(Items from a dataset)
○ ○ ○ ○ ○ ○ ○
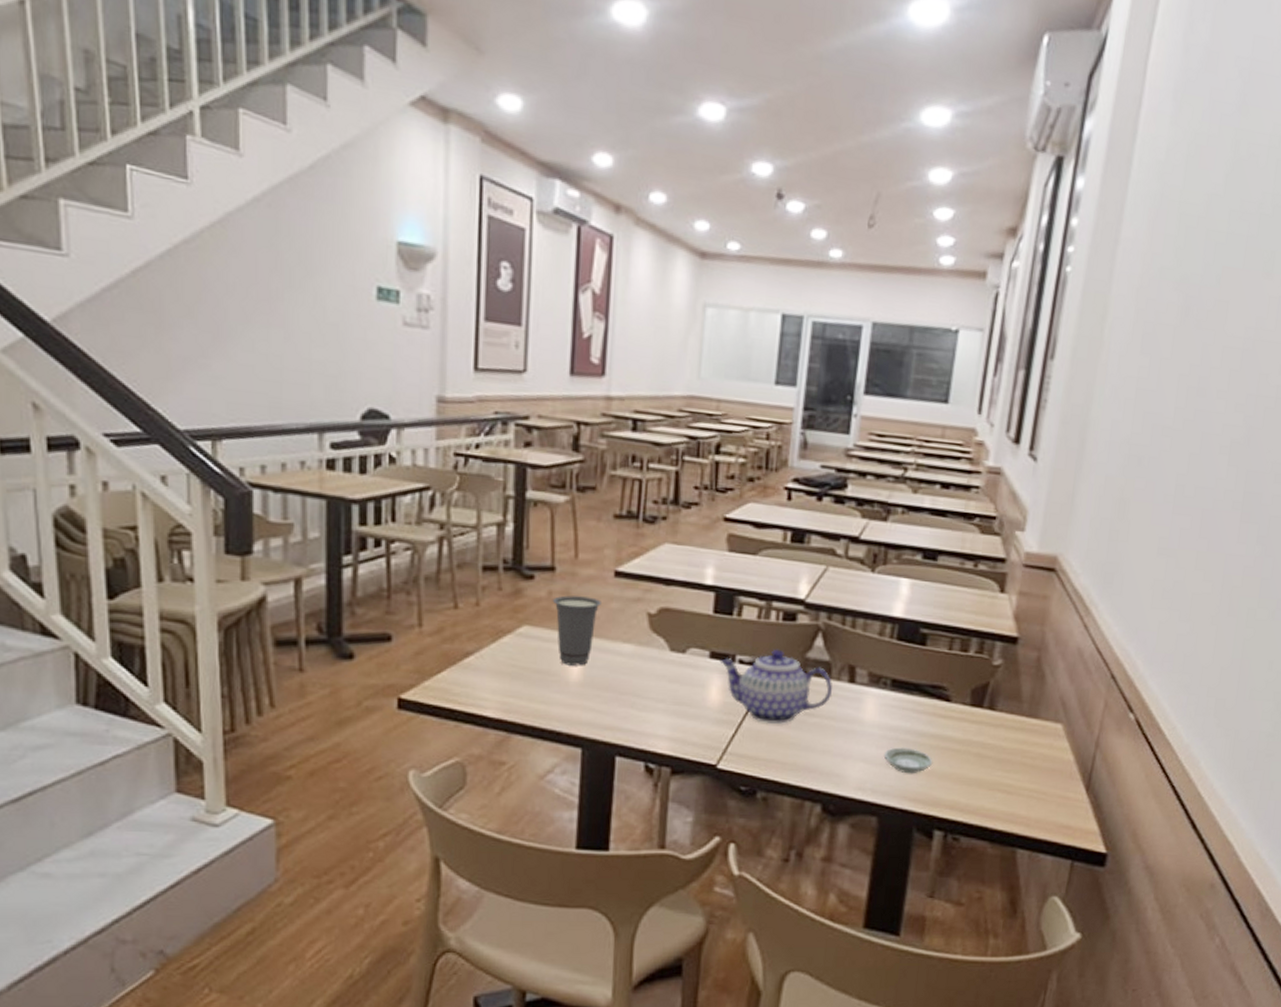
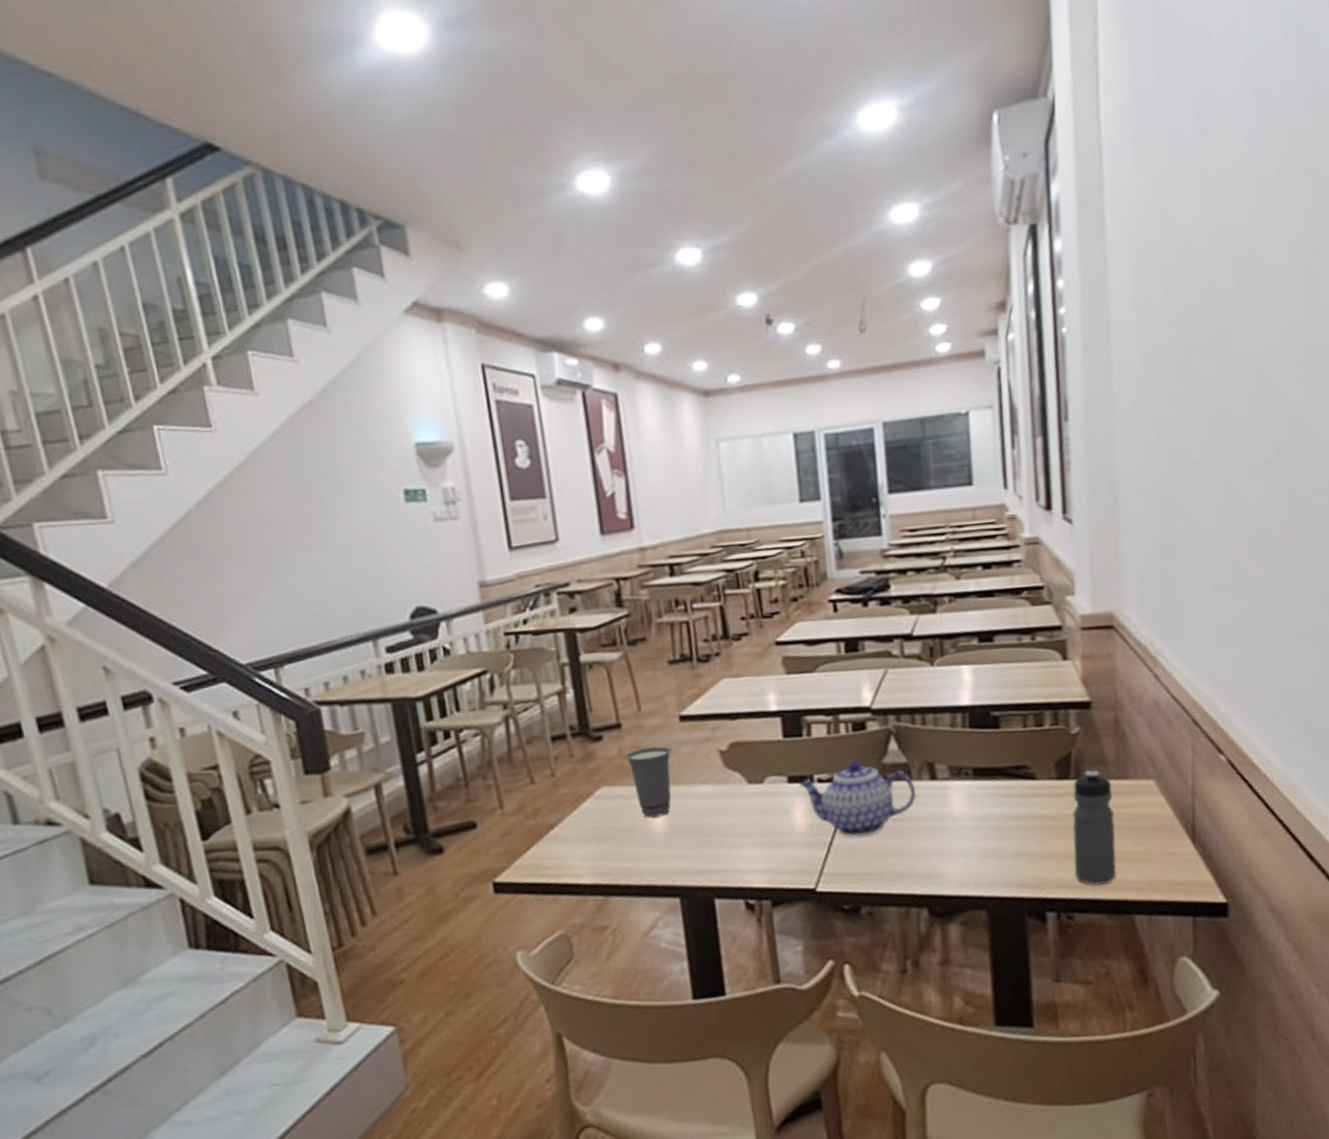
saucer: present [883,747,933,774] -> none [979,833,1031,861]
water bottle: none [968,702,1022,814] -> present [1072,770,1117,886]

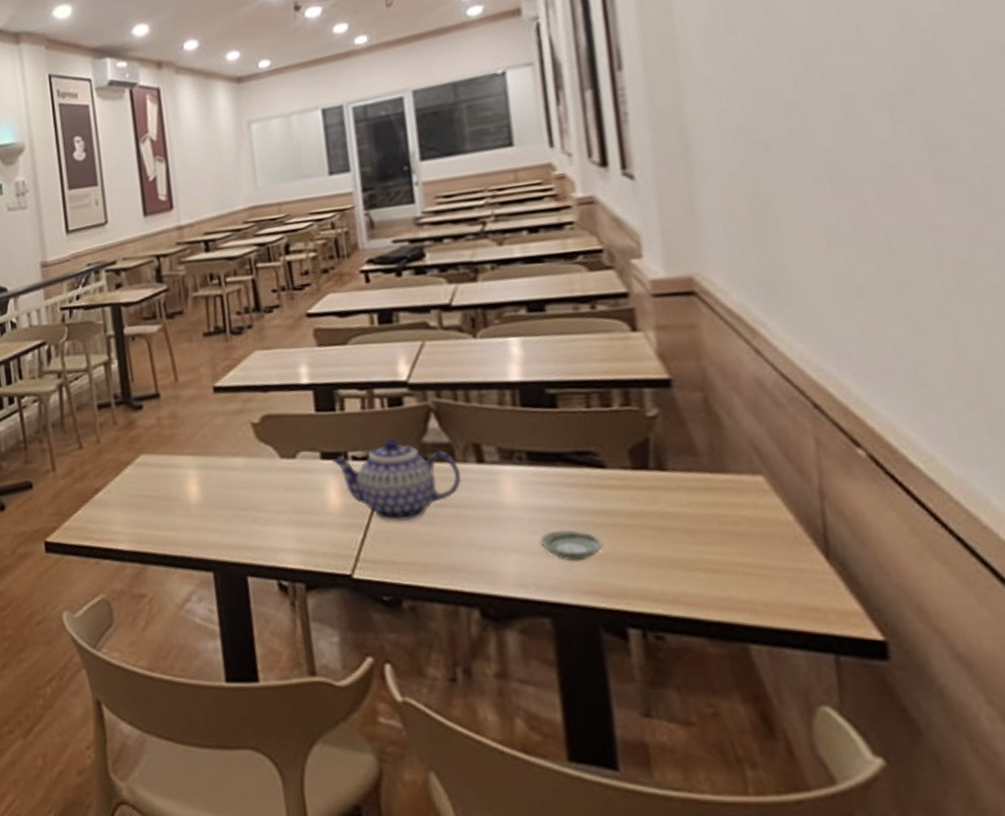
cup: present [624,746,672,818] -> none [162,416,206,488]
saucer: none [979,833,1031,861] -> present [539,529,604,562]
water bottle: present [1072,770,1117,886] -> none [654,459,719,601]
○ ○ ○ ○ ○ ○ ○
Restate, word for word, the entries above, dropping any picture.

- [Answer for this exercise]:
saucer: present [883,747,933,774] -> none [979,833,1031,861]
water bottle: none [968,702,1022,814] -> present [1072,770,1117,886]

cup: present [624,746,672,818] -> none [162,416,206,488]
saucer: none [979,833,1031,861] -> present [539,529,604,562]
water bottle: present [1072,770,1117,886] -> none [654,459,719,601]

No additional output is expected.